## begin Material for this task
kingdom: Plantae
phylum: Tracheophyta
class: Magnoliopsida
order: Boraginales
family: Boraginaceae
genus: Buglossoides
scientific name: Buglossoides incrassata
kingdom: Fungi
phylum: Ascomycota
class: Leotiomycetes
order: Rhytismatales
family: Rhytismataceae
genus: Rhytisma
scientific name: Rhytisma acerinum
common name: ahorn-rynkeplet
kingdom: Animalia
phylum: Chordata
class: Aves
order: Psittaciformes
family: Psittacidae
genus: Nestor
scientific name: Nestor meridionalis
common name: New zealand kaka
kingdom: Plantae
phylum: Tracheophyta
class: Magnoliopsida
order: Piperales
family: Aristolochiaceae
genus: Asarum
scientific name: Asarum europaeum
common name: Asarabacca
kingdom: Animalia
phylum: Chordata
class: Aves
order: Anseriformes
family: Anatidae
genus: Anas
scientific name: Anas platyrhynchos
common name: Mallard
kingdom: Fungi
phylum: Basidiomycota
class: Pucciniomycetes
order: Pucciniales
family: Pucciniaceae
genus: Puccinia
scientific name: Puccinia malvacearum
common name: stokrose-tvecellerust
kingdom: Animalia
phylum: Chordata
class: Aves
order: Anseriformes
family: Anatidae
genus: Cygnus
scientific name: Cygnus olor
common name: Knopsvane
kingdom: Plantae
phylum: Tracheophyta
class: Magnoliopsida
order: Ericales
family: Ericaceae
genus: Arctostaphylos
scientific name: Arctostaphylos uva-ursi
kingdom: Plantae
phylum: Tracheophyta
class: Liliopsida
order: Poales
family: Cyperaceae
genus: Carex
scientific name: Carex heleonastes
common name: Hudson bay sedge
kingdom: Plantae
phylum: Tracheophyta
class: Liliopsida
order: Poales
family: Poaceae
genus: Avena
## end Material for this task
What to produce: Turn every line of the records above into a Markdown table with the columns Row and Line. Leave out any blank lines.

Answer to this task:
| Row | Line |
|---|---|
| 1 | kingdom: Plantae |
| 2 | phylum: Tracheophyta |
| 3 | class: Magnoliopsida |
| 4 | order: Boraginales |
| 5 | family: Boraginaceae |
| 6 | genus: Buglossoides |
| 7 | scientific name: Buglossoides incrassata |
| 8 | kingdom: Fungi |
| 9 | phylum: Ascomycota |
| 10 | class: Leotiomycetes |
| 11 | order: Rhytismatales |
| 12 | family: Rhytismataceae |
| 13 | genus: Rhytisma |
| 14 | scientific name: Rhytisma acerinum |
| 15 | common name: ahorn-rynkeplet |
| 16 | kingdom: Animalia |
| 17 | phylum: Chordata |
| 18 | class: Aves |
| 19 | order: Psittaciformes |
| 20 | family: Psittacidae |
| 21 | genus: Nestor |
| 22 | scientific name: Nestor meridionalis |
| 23 | common name: New zealand kaka |
| 24 | kingdom: Plantae |
| 25 | phylum: Tracheophyta |
| 26 | class: Magnoliopsida |
| 27 | order: Piperales |
| 28 | family: Aristolochiaceae |
| 29 | genus: Asarum |
| 30 | scientific name: Asarum europaeum |
| 31 | common name: Asarabacca |
| 32 | kingdom: Animalia |
| 33 | phylum: Chordata |
| 34 | class: Aves |
| 35 | order: Anseriformes |
| 36 | family: Anatidae |
| 37 | genus: Anas |
| 38 | scientific name: Anas platyrhynchos |
| 39 | common name: Mallard |
| 40 | kingdom: Fungi |
| 41 | phylum: Basidiomycota |
| 42 | class: Pucciniomycetes |
| 43 | order: Pucciniales |
| 44 | family: Pucciniaceae |
| 45 | genus: Puccinia |
| 46 | scientific name: Puccinia malvacearum |
| 47 | common name: stokrose-tvecellerust |
| 48 | kingdom: Animalia |
| 49 | phylum: Chordata |
| 50 | class: Aves |
| 51 | order: Anseriformes |
| 52 | family: Anatidae |
| 53 | genus: Cygnus |
| 54 | scientific name: Cygnus olor |
| 55 | common name: Knopsvane |
| 56 | kingdom: Plantae |
| 57 | phylum: Tracheophyta |
| 58 | class: Magnoliopsida |
| 59 | order: Ericales |
| 60 | family: Ericaceae |
| 61 | genus: Arctostaphylos |
| 62 | scientific name: Arctostaphylos uva-ursi |
| 63 | kingdom: Plantae |
| 64 | phylum: Tracheophyta |
| 65 | class: Liliopsida |
| 66 | order: Poales |
| 67 | family: Cyperaceae |
| 68 | genus: Carex |
| 69 | scientific name: Carex heleonastes |
| 70 | common name: Hudson bay sedge |
| 71 | kingdom: Plantae |
| 72 | phylum: Tracheophyta |
| 73 | class: Liliopsida |
| 74 | order: Poales |
| 75 | family: Poaceae |
| 76 | genus: Avena |